DATA SUPPLIED |
=== Begin Enclosure ===
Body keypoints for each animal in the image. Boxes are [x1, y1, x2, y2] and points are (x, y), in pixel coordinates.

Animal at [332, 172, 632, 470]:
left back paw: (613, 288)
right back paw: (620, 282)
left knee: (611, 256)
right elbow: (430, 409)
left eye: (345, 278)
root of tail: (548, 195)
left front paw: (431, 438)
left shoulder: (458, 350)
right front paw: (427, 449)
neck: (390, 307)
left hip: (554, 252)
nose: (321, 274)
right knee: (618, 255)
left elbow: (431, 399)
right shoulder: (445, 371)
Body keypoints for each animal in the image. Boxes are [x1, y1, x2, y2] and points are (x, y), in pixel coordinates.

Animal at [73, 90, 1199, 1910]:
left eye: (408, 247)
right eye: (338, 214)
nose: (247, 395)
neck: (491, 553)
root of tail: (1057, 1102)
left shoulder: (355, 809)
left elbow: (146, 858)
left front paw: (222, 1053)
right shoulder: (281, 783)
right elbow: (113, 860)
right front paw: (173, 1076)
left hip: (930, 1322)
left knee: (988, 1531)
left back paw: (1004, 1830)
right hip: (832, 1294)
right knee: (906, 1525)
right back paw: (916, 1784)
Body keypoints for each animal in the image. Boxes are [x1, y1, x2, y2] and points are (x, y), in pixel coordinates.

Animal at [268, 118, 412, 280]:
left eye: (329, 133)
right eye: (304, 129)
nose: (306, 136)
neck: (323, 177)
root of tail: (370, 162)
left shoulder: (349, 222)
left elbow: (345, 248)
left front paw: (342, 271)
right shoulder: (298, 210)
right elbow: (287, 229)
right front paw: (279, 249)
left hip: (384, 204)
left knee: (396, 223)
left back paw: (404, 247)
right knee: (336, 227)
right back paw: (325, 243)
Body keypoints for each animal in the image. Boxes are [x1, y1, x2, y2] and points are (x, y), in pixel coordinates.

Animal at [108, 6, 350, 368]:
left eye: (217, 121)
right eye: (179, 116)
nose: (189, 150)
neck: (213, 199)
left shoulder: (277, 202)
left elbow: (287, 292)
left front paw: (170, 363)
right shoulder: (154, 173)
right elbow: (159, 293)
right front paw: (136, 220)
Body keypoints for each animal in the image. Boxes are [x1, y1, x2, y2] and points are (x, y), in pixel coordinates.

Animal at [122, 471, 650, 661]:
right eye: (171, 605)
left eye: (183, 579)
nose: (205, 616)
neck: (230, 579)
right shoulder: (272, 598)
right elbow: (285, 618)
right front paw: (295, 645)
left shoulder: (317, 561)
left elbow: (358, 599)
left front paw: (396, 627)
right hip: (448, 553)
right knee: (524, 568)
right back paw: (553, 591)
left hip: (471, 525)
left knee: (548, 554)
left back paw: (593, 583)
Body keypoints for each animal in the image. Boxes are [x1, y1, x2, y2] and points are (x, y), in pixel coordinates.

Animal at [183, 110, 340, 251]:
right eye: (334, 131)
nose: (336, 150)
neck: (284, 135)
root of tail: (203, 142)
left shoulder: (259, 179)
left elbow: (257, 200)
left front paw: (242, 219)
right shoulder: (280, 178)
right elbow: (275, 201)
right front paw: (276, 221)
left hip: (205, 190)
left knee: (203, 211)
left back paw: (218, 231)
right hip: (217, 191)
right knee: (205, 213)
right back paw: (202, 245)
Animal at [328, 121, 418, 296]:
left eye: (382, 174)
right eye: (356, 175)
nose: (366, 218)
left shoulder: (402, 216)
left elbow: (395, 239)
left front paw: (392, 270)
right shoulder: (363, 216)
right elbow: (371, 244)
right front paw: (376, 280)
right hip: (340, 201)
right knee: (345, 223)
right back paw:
=== End Enclosure ===
WHAT THE TASK REQUIRES | The answer is the number of lines in the preceding material that hold "knee"; write that number and nothing else.

ANSWER SPACE | 11